Der grüne Plan zur Verkehrswende liegt nicht auf Eis
Die Entwarnung gegenüber den FDP-Wählern am Anfang der Koalition lautete: „Freie Fahrt für freie Bürger! Das Tempolimit kommt nicht.“ Das war angesichts der sonst mauen Koalitionsrunden ein Teilerfolg der Liberalen und genug Provokation für die Massenmedien, den üblichen Geifer zu spucken. Dass einer der neuen Parlamentarischen Staatssekretäre im Verkehrsministerium, Michael Theurer, jahrelang Mitglied im Rat der Agora Energiewende war, ging dagegen unter. U-Boot? Konzession? Wie auch immer: So sicher, wie sich die FDP in der Verkehrspolitik zeigte, konnte sie von Anfang an nicht sein.
„Teller statt Tank“ ist reiner Hohn nach Jahren ideologischer Politik
Jetzt die Nachricht: Die Umweltminister der Bundesländer sprechen sich einstimmig für ein Tempolimit auf Autobahnen aus. „Wir müssen Klimaschutz auch durch ein Tempolimit mit voranbringen“, sagte der Vorsitzende der Konferenz, Niedersachsens Umweltminister Olaf Lies. Bayern und Nordrhein-Westfalen hätten zwar im Protokoll vermerkt, dass sie die Maßnahme nicht für verhältnismäßig hielten und nicht mittrügen. Dennoch sei der Beschluss einstimmig gefasst worden. Die Höhe des Limits ist nicht bekannt, Lies favorisiert Tempo 130.
Auffällig, wenn nicht heuchlerisch ist die Argumentation dahinter. Sie ist einzigartig. Denn weil die Welt auf eine Nahrungsmittelkrise zusteuert, müsse man nun Biosprit bzw. Bioethanol einsparen. „Teller statt Tank“ lautet das Motto. Für jeden, der die ideologische Energie- und Verkehrspolitik der letzten Jahre beobachtet hat, ist das reiner Hohn. Dieselben Politiker, die in Deutschland den Teller in den Tank gesteckt, E10 favorisiert und die „Agrarwende“ vorangetrieben haben, nutzen die mitverursachten Probleme dafür, um andere Wunschvorstellungen durchzusetzen.
TE hat im Vorfeld umfassend über die bevorstehende Knappheit berichtet. Frei nach dem Merkel’schen „Nun sind sie halt da“ kümmert sich die Politik nicht um die Lösung der Kernprobleme, sondern schlachtet den angerichteten Schaden hämisch aus.
Der Vorstoß enttarnt die Elektromobilität als faule Ausrede
Dass es in anderen Ländern Tempolimits gibt, rüttelt daran nichts.
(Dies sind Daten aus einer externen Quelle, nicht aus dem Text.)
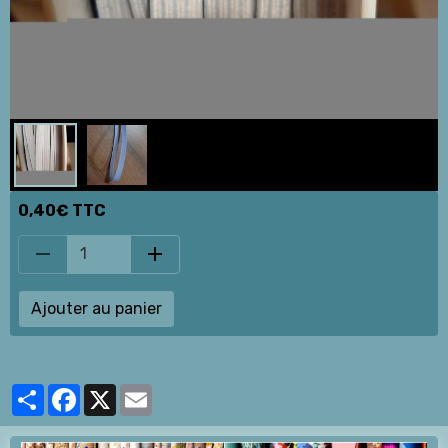
0,40€ TTC
Ajouter au panier
Partager
Facebook
X
Email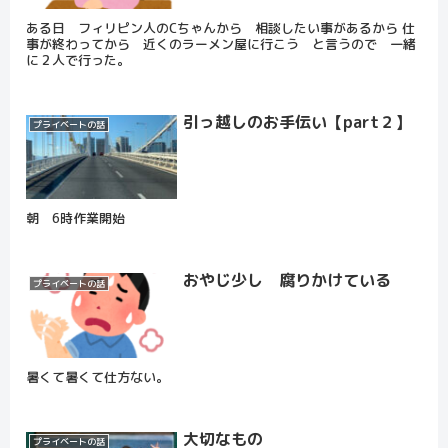
ある日 フィリピン人のCちゃんから 相談したい事があるから 仕
事が終わってから 近くのラーメン屋に行こう と言うので 一緒
に２人で行った。
引っ越しのお手伝い【part２】
プライベートの話
朝 6時作業開始
おやじ少し 腐りかけている
プライベートの話
暑くて暑くて仕方ない。
大切なもの
プライベートの話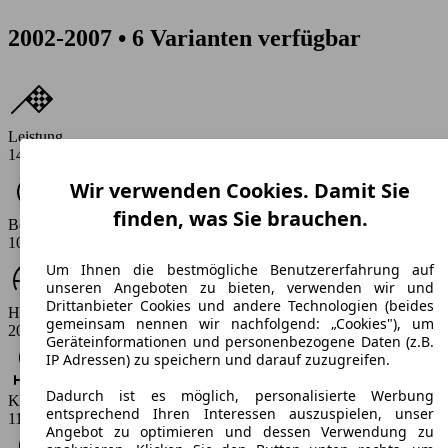
2002-2007 • 6 Varianten verfügbar
Leistung
140 PS
Wir verwenden Cookies. Damit Sie
finden, was Sie brauchen.
Beschleunigung (0-100 km/h)
10.2 - 11.1 s
Um Ihnen die bestmögliche Benutzererfahrung auf
unseren Angeboten zu bieten, verwenden wir und
Drittanbieter Cookies und andere Technologien (beides
Höchstgeschwindigkeit (km/h)
gemeinsam nennen wir nachfolgend: „Cookies"), um
205 - 210 km/h
Geräteinformationen und personenbezogene Daten (z.B.
IP Adressen) zu speichern und darauf zuzugreifen.
Dadurch ist es möglich, personalisierte Werbung
Kraftstoff-Verbrauch
entsprechend Ihren Interessen auszuspielen, unser
11.9 - 14 l/100km
Angebot zu optimieren und dessen Verwendung zu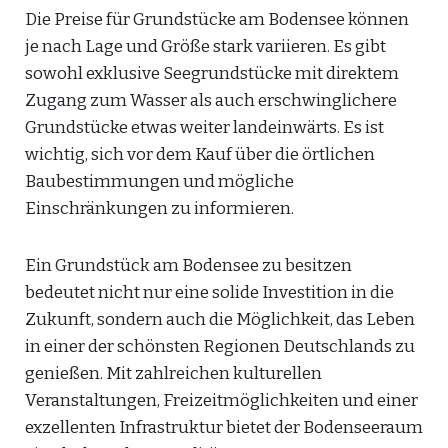
Die Preise für Grundstücke am Bodensee können
je nach Lage und Größe stark variieren. Es gibt
sowohl exklusive Seegrundstücke mit direktem
Zugang zum Wasser als auch erschwinglichere
Grundstücke etwas weiter landeinwärts. Es ist
wichtig, sich vor dem Kauf über die örtlichen
Baubestimmungen und mögliche
Einschränkungen zu informieren.
Ein Grundstück am Bodensee zu besitzen
bedeutet nicht nur eine solide Investition in die
Zukunft, sondern auch die Möglichkeit, das Leben
in einer der schönsten Regionen Deutschlands zu
genießen. Mit zahlreichen kulturellen
Veranstaltungen, Freizeitmöglichkeiten und einer
exzellenten Infrastruktur bietet der Bodenseeraum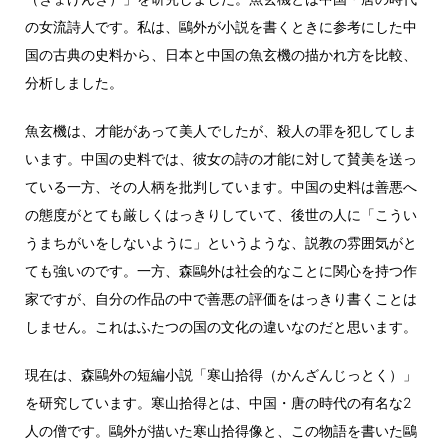
の女流詩人です。私は、鷗外が小説を書くときに参考にした中
国の古典の史料から、日本と中国の魚玄機の描かれ方を比較、
分析しました。
魚玄機は、才能があって美人でしたが、殺人の罪を犯してしま
います。中国の史料では、彼女の詩の才能に対して賛美を送っ
ている一方、その人柄を批判しています。中国の史料は善悪へ
の態度がとても厳しくはっきりしていて、後世の人に「こうい
うまちがいをしないように」というような、説教の雰囲気がと
ても強いのです。一方、森鷗外は社会的なことに関心を持つ作
家ですが、自分の作品の中で善悪の評価をはっきり書くことは
しません。これはふたつの国の文化の違いなのだと思います。
現在は、森鷗外の短編小説「寒山拾得（かんざんじっとく）」
を研究しています。寒山拾得とは、中国・唐の時代の有名な2
人の僧です。鷗外が描いた寒山拾得像と、この物語を書いた鷗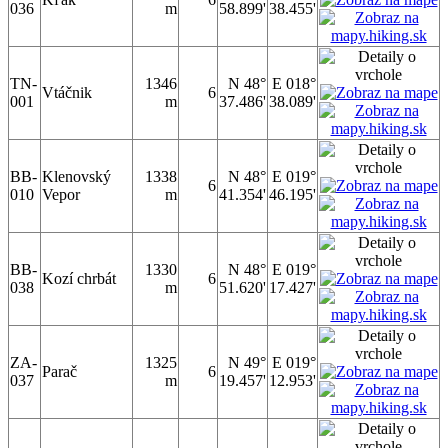
036
m
58.899'
38.455'
TN-
1346
N 48°
E 018°
Vtáčnik
6
001
m
37.486'
38.089'
BB-
Klenovský
1338
N 48°
E 019°
6
010
Vepor
m
41.354'
46.195'
BB-
1330
N 48°
E 019°
Kozí chrbát
6
038
m
51.620'
17.427'
ZA-
1325
N 49°
E 019°
Parač
6
037
m
19.457'
12.953'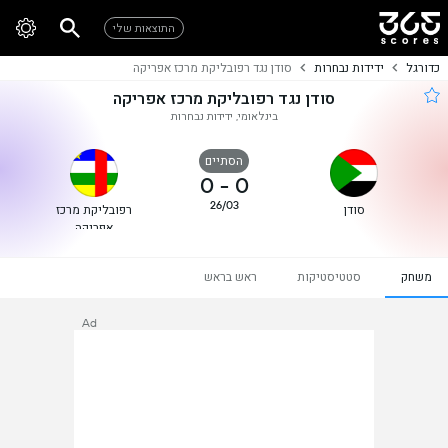
התוצאות שלי
כדורגל
ידידות נבחרות
סודן נגד רפובליקת מרכז אפריקה
סודן נגד רפובליקת מרכז אפריקה
בינלאומי, ידידות נבחרות
הסתיים
0
-
0
26/03
סודן
רפובליקת מרכז
אפריקה
משחק
סטטיסטיקות
ראש בראש
Ad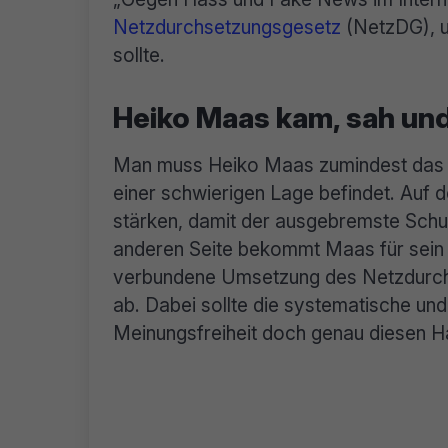
Netzdurchsetzungsgesetz
(NetzDG), u
sollte.
Heiko Maas kam, sah un
Man muss Heiko Maas zumindest das Zu
einer schwierigen Lage befindet. Auf d
stärken, damit der ausgebremste Schu
anderen Seite bekommt Maas für sein 
verbundene Umsetzung des Netzdurchs
ab. Dabei sollte die systematische und
Meinungsfreiheit doch genau diesen Ha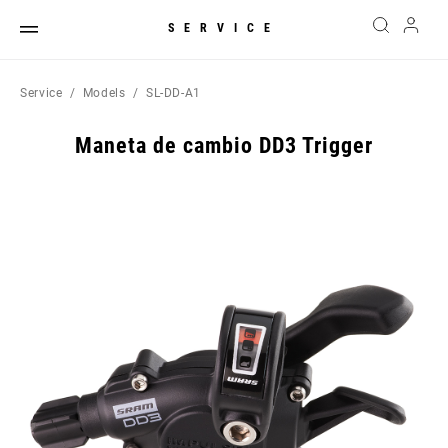
SERVICE
Service
Models
SL-DD-A1
Maneta de cambio DD3 Trigger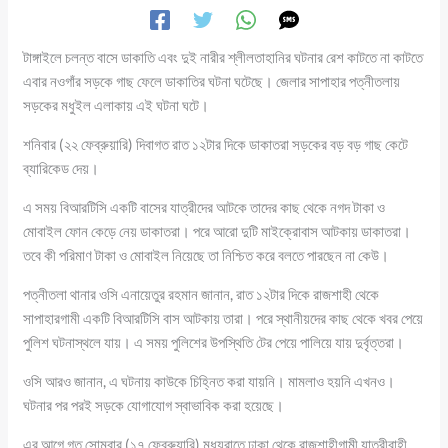
টাঙ্গাইলে চলন্ত বাসে ডাকাতি এবং দুই নারীর শ্লীলতাহানির ঘটনার রেশ কাটতে না কাটতে
এবার নওগাঁর সড়কে গাছ ফেলে ডাকাতির ঘটনা ঘটেছে। জেলার সাপাহার পত্নীতলায়
সড়কের মধুইল এলাকায় এই ঘটনা ঘটে।
শনিবার (২২ ফেব্রুয়ারি) দিবাগত রাত ১২টার দিকে ডাকাতরা সড়কের বড় বড় গাছ কেটে
ব্যারিকেড দেয়।
এ সময় বিআরটিসি একটি বাসের যাত্রীদের আটকে তাদের কাছ থেকে নগদ টাকা ও
মোবাইল ফোন কেড়ে নেয় ডাকাতরা। পরে আরো দুটি মাইক্রোবাস আটকায় ডাকাতরা।
তবে কী পরিমাণ টাকা ও মোবাইল নিয়েছে তা নিশ্চিত করে বলতে পারছেন না কেউ।
পত্নীতলা থানার ওসি এনায়েতুর রহমান জানান, রাত ১২টার দিকে রাজশাহী থেকে
সাপাহারগামী একটি বিআরটিসি বাস আটকায় তারা। পরে স্থানীয়দের কাছ থেকে খবর পেয়ে
পুলিশ ঘটনাস্থলে যায়। এ সময় পুলিশের উপস্থিতি টের পেয়ে পালিয়ে যায় দুর্বৃত্তরা।
ওসি আরও জানান, এ ঘটনায় কাউকে চিহ্নিত করা যায়নি। মামলাও হয়নি এখনও।
ঘটনার পর পরই সড়কে যোগাযোগ স্বাভাবিক করা হয়েছে।
এর আগে গত সোমবার (১৭ ফেব্রুয়ারি) মধ্যরাতে ঢাকা থেকে রাজশাহীগামী যাত্রীবাহী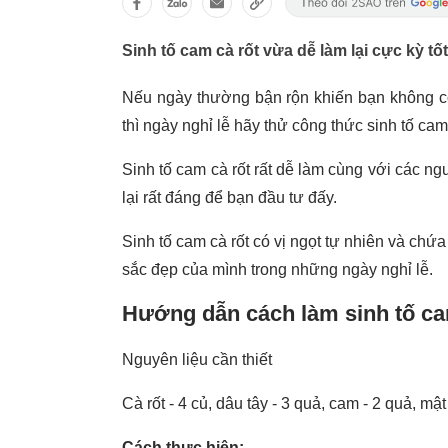
Sinh tố cam cà rốt vừa dễ làm lại cực kỳ tố
Nếu ngày thường bận rộn khiến bạn không có
thì ngày nghỉ lễ hãy thử công thức sinh tố ca
Sinh tố cam cà rốt rất dễ làm cùng với các ng
lại rất đáng để bạn đầu tư đấy.
Sinh tố cam cà rốt có vị ngọt tự nhiên và chứ
sắc đẹp của mình trong những ngày nghỉ lễ.
Hướng dẫn cách làm sinh tố ca
Nguyên liệu cần thiết
Cà rốt - 4 củ, dâu tây - 3 quả, cam - 2 quả, mậ
Cách thực hiện: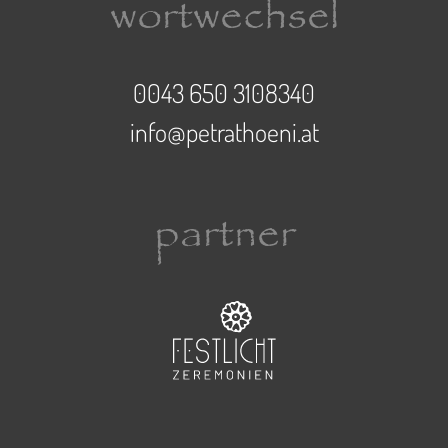
wortwechsel
0043 650 3108340
info@petrathoeni.at
partner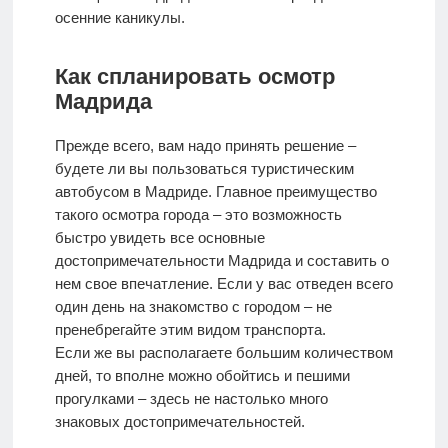
осенние каникулы.
Как спланировать осмотр
Мадрида
Прежде всего, вам надо принять решение –
будете ли вы пользоваться туристическим
автобусом в Мадриде. Главное преимущество
такого осмотра города – это возможность
быстро увидеть все основные
достопримечательности Мадрида и составить о
нем свое впечатление. Если у вас отведен всего
один день на знакомство с городом – не
пренебрегайте этим видом транспорта.
Если же вы располагаете большим количеством
дней, то вполне можно обойтись и пешими
прогулками – здесь не настолько много
знаковых достопримечательностей.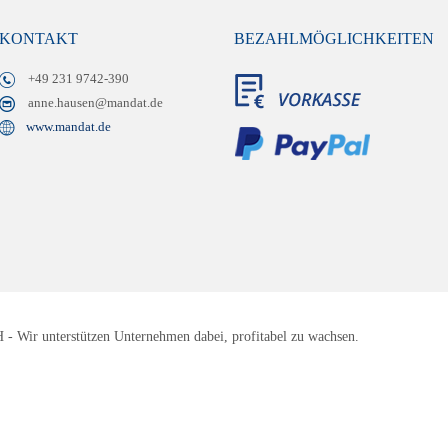
KONTAKT
BEZAHLMÖGLICHKEITEN
+49 231 9742-390
anne.hausen@mandat.de
www.mandat.de
 Wir unterstützen Unternehmen dabei, profitabel zu wachsen.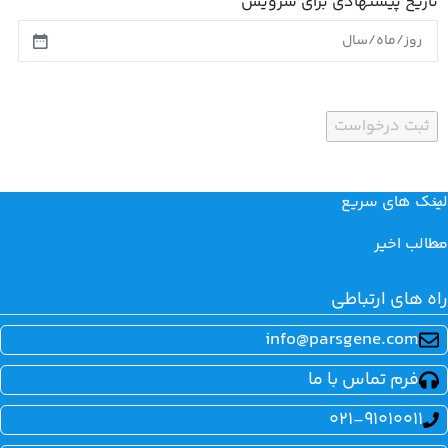
تاریخ پیشنهادی برای سرویس
لینک های سریع
مطالب اخیر
راه های ارتباطی
info@parsgene.com
فرم تماس با ما
021-91010011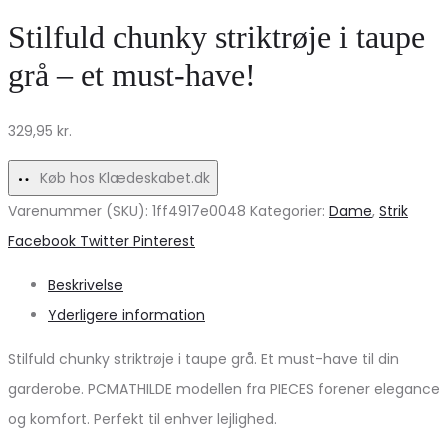
dame
–
Stilfuld chunky striktrøje i taupe
shorts
Fantastisk
grå – et must-have!
MdcAntonella
Tilbud!
–
329,95
kr.
Fantastisk
tilbud!
Køb hos Klædeskabet.dk
Varenummer (SKU):
1ff4917e0048
Kategorier:
Dame
,
Strik
Share
Facebook
Twitter
Pinterest
Beskrivelse
Yderligere information
Stilfuld chunky striktrøje i taupe grå. Et must-have til din
garderobe. PCMATHILDE modellen fra PIECES forener elegance
og komfort. Perfekt til enhver lejlighed.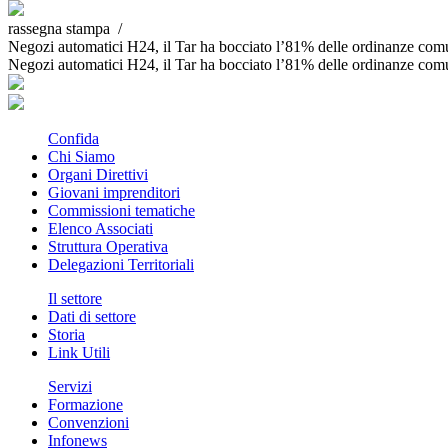
rassegna stampa /
Negozi automatici H24, il Tar ha bocciato l’81% delle ordinanze comun
Negozi automatici H24, il Tar ha bocciato l’81% delle ordinanze comun
Confida
Chi Siamo
Organi Direttivi
Giovani imprenditori
Commissioni tematiche
Elenco Associati
Struttura Operativa
Delegazioni Territoriali
Il settore
Dati di settore
Storia
Link Utili
Servizi
Formazione
Convenzioni
Infonews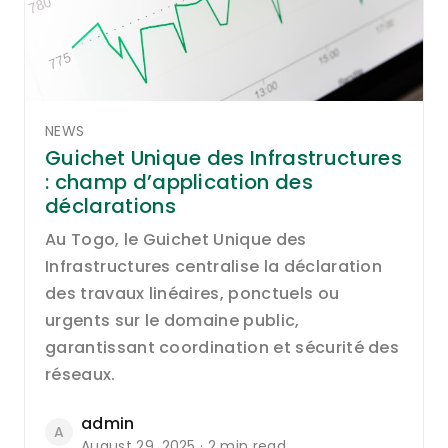
NEWS
Guichet Unique des Infrastructures
: champ d’application des
déclarations
Au Togo, le Guichet Unique des
Infrastructures centralise la déclaration
des travaux linéaires, ponctuels ou
urgents sur le domaine public,
garantissant coordination et sécurité des
réseaux.
admin
A
August 29, 2025 · 2 min read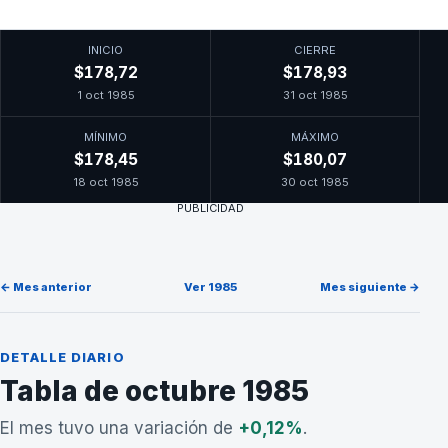
INICIO
CIERRE
$178,72
$178,93
1 oct 1985
31 oct 1985
MÍNIMO
MÁXIMO
$178,45
$180,07
18 oct 1985
30 oct 1985
PUBLICIDAD
← Mes anterior
Ver 1985
Mes siguiente →
DETALLE DIARIO
Tabla de octubre 1985
El mes tuvo una variación de
+0,12%
.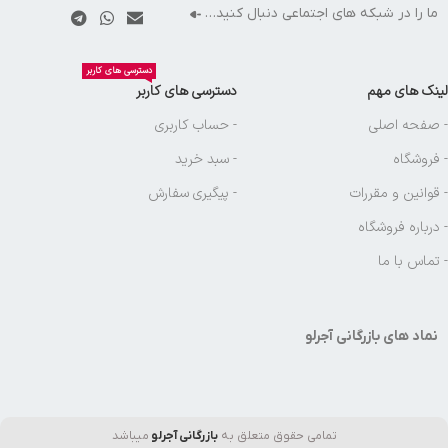
ما را در شبکه های اجتماعی دنبال کنید…
دسترسی های کاربر
لینک های مهم
دسترسی های کاربر
- صفحه اصلی
- حساب کاربری
- فروشگاه
- سبد خرید
- قوانین و مقررات
- پیگیری سفارش
- درباره فروشگاه
- تماس با ما
نماد های بازرگانی آجرلو
تمامی حقوق متعلق به
بازرگانی آجرلو
میباشد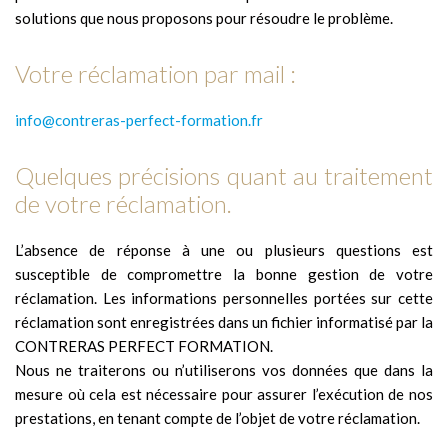
solutions que nous proposons pour résoudre le problème.
Votre réclamation par mail :
info@contreras-perfect-formation.fr
Quelques précisions quant au traitement
de votre réclamation.
L’absence de réponse à une ou plusieurs questions est
susceptible de compromettre la bonne gestion de votre
réclamation. Les informations personnelles portées sur cette
réclamation sont enregistrées dans un fichier informatisé par la
CONTRERAS PERFECT FORMATION.
Nous ne traiterons ou n’utiliserons vos données que dans la
mesure où cela est nécessaire pour assurer l’exécution de nos
prestations, en tenant compte de l’objet de votre réclamation.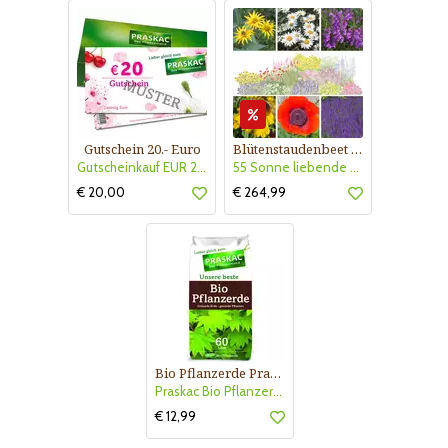
Gutschein 20.- Euro
Blütenstaudenbeet Kollektion Nr. 504
Gutscheinkauf EUR 20.-
55 Sonne liebende Stauden für 6 m² Beet mit Pflanzplan
€ 20,00
€ 264,99
Bio Pflanzerde Praskac
Praskac Bio Pflanzerde
€ 12,99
Denn deren Einführung fand unter anderen Umständen statt. Die Debatte in Deutschland hat einen anderen Ursprung. Spezifisch deutsch ist auch eine einzelne grüne Partei, die es in dieser Form und mit diesem Erfolg in keinem der europäischen Vergleichsländer gibt – weder im Vereinigten Königreich, noch in Frankreich, noch in Italien. Die Lobbystrukturen der Öko-Verbände verfolgen ganz andere Ziele als eine bloße Beschränkung der verhassten „Raserei“ auf der Autobahn.
Denn mit ihrem neuesten ideologischen Wurf zeigen die Verantwortlichen, dass die ganze Debatte um die vielgepriesene Elektromobilität eine Farce ist. Immer wieder verkaufen die ökologisch bewegten das Elektro-Auto als Möglichkeit, nicht auf den Individualverkehr verzichten zu müssen. Doch die Debatte um das Tempolimit zeigt, dass die Politik diese Option gar nicht auf dem Schirm hat, außer als Ausrede. Denn nach der Logik der Minister müssten Autos, die mit Wasserstoff, Methan oder Strom angetrieben werden, vom Tempolimit ausgenommen sein.
Dass die Umweltminister ihre eigene Propaganda nicht glauben, zeigt die Einstimmigkeit. Sie entzaubern alle Beschwichtigungen, dass sich nichts änderte, so wir denn auf E-Autos setzten. In Wirklichkeit, so zeigt es sich, hängt die überwältigende Mehrheit der Transformationsbewegten dem Traum an, den Anton Hofreiter pflegt. Überparteilich.